In order to curate a new exhibit of local Native American objects at the Hamilton Library, Colgate students Gillian Weaver ‘14 and Lilyan Jones ‘13, sorted through thousands of artifacts in the university’s Longyear Museum of Anthropology.
The result of their semester-long exploration of the Longyear collection is “Local Legacies: A look at the Material Culture of Indigenous Peoples in the Hamilton, N.Y. Area.”
“We have things that go from 10,000 BC to the present,” said Jones, a double major in sociology/anthropology and Native American studies.
Archaeological and contemporary objects curated by Weaver and Jones reveal a local history of Native Americans from long before European contact, with early stone tools, to contemporary Haudenosaunee (Iroquois) culture today.
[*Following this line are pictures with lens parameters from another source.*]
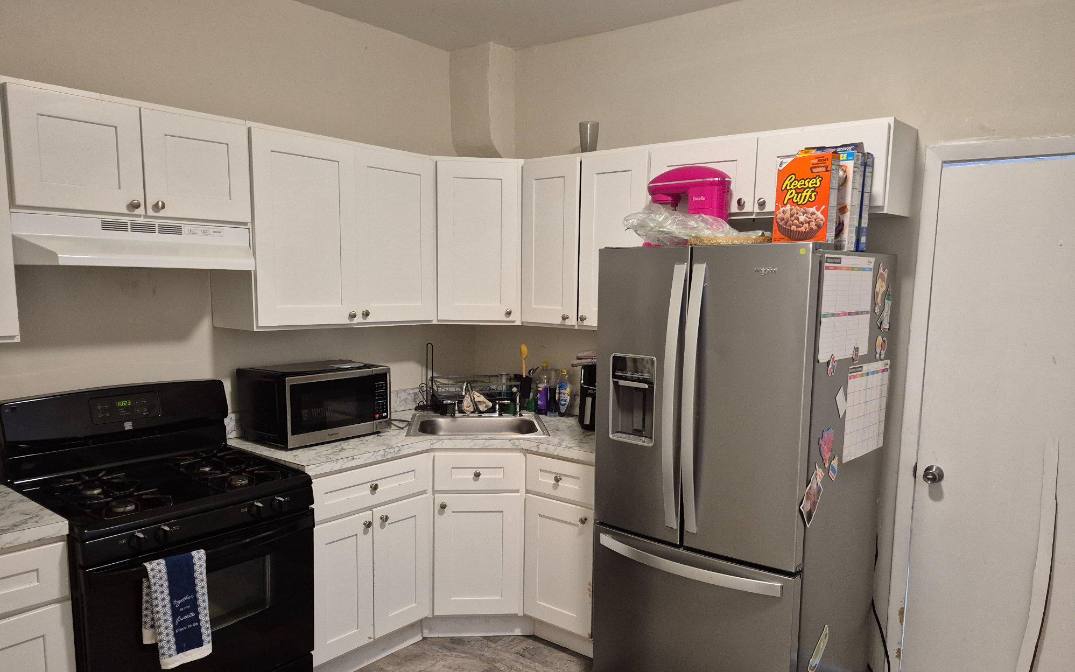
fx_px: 732
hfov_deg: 72.5
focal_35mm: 25
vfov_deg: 49.0
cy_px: 396
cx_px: 530
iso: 800
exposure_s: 1/120
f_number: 1.8
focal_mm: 5.4
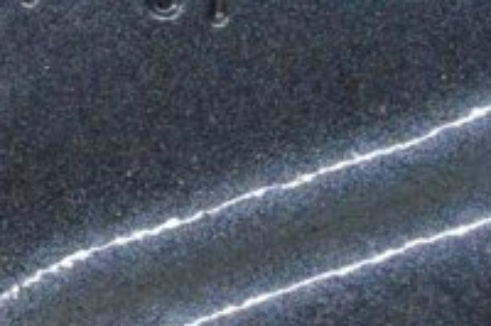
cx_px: -125
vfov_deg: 5.2
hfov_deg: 7.7
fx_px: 3606
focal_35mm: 265
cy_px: -58
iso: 6400
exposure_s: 1/20
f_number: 20
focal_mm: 55
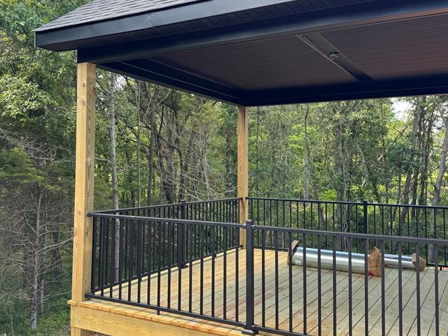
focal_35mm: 37
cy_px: 142
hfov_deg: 49.8
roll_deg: -1.3
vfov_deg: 38.6
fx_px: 479
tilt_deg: +2.8
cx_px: 181
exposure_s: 1/167
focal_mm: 6.76
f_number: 1.78
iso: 64
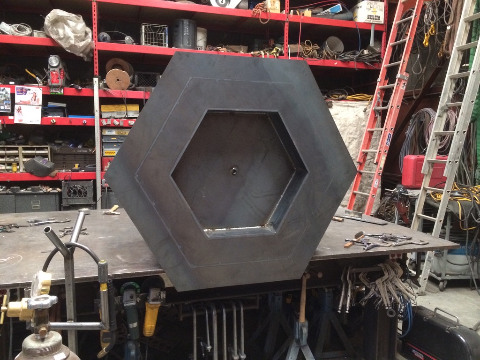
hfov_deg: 60.0
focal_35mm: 30
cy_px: 180
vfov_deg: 46.8
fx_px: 416
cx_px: 240
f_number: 2.2
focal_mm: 4.12
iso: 320
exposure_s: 1/30
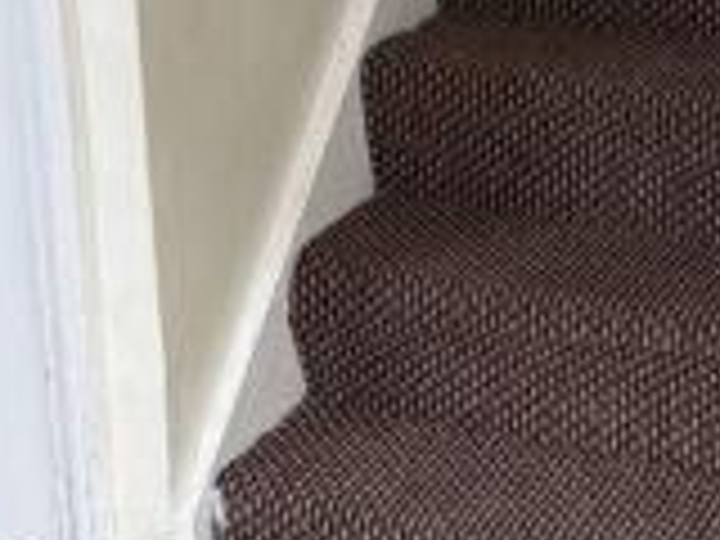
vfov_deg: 15.5
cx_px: 457
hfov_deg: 20.6
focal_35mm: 95
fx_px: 1976
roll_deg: +1.1
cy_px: 110
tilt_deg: -16.8
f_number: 1.6
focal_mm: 5.96
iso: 40
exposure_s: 1/122
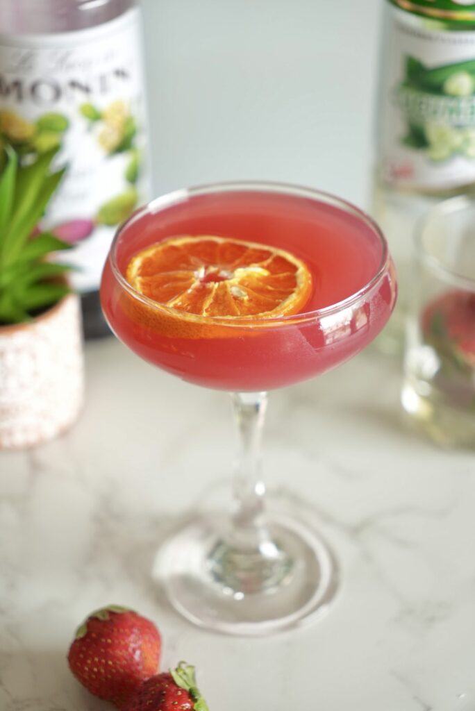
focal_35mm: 69
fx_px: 1367
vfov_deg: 29.2
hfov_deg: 19.7
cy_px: 356
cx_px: 238
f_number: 2.8
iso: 640
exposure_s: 1/100
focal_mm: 46.1
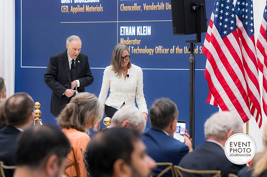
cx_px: 136
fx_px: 1141
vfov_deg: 8.9
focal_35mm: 154
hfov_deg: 13.3
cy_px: 89
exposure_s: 1/160
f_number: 4
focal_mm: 101
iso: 560
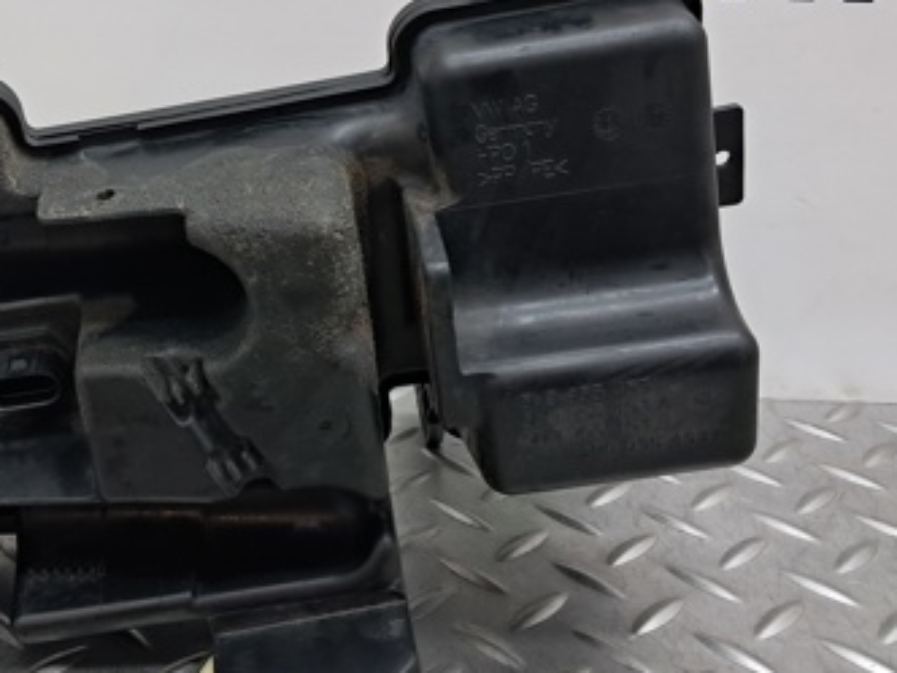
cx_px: 222
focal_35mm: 52
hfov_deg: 36.0
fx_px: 1347
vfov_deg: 27.7
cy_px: 188
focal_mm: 4
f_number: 1.8
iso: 160
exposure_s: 1/50
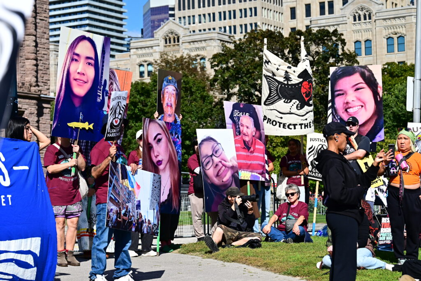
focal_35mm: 87
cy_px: 140
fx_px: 1017
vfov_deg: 15.7
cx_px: 210
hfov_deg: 23.4
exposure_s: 1/4000
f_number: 4
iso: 280
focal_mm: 58
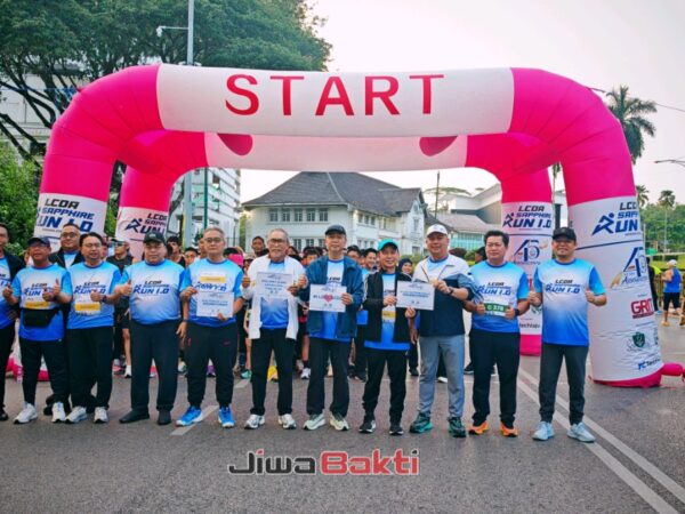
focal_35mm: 31
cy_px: 257
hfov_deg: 58.4
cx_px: 342
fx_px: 613
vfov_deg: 45.4
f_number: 2
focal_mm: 6.83
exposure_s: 1/100
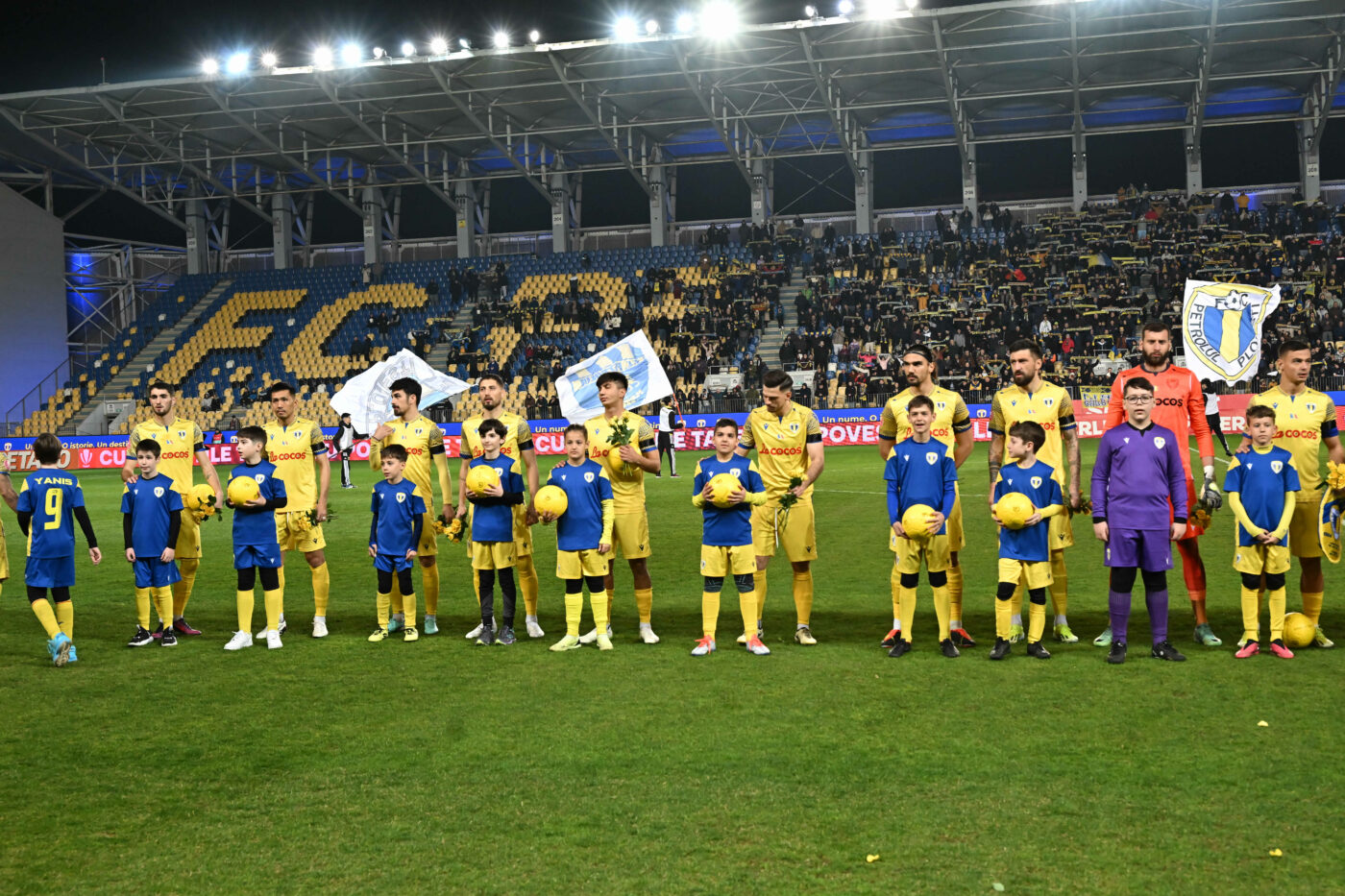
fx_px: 1606
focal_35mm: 43
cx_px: 672
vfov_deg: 31.2
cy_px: 448
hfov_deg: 45.4
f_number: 5.6
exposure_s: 1/400
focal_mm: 43
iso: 3200
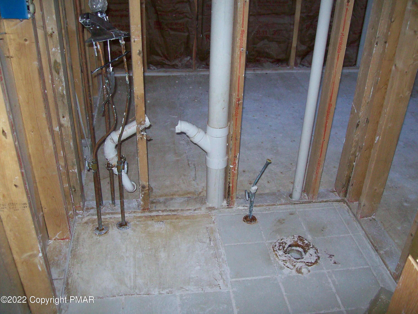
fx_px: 435
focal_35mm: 36
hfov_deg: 51.4
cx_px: 209
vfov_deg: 39.7
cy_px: 157
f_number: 2.7
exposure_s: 1/64
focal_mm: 6
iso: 200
Jones, who came to Colgate from the Cattaraugus Indian Reservation, near Buffalo N.Y., has a special connection to at least one of the collection’s objects — a statue, titled “Indian with Fan” was made by her father, Peter B. Jones, an Onodaga artist.
Weaver who is from Milwaukee, Wis., said the library exhibit is unique in that all of the objects are from Hamilton and surrounding townships. Assembling the exhibit was a hands-on experience that gave Jones and Weaver an appreciation of the painstaking detail that is required for museum curatorial work.
“I guess we thought it shouldn’t be so difficult, but there are always small little problems that you have to correct. Curating the exhibit gave us a better understanding of how it’s not just finding objects, it’s writing text, figuring out how to hang things and display them, and making signage,” Weaver said.
Jordan Kerber, professor of anthropology and Native American studies, said Weaver and Jones chose objects from the Longyear that would best teach about local Native Americans in the past and present.
“The Longyear collection is, I would say, the best and most comprehensive collection of Iroquois materials, especially Oneida, in the region,” Kerber said. “It has been tremendous, not just as a resource for the community, but for Colgate students. Every course I teach at Colgate includes some aspect of that collection.”
The exhibition is sponsored by the Hamilton Historical Commission and Colgate’s Native American Studies Program, and will remain open for viewing through the summer at 13 Broad Street, according to Joan Prindle, commission chairman.
“It’s a perfect fit for the students, and it helps us out,” Prindle said.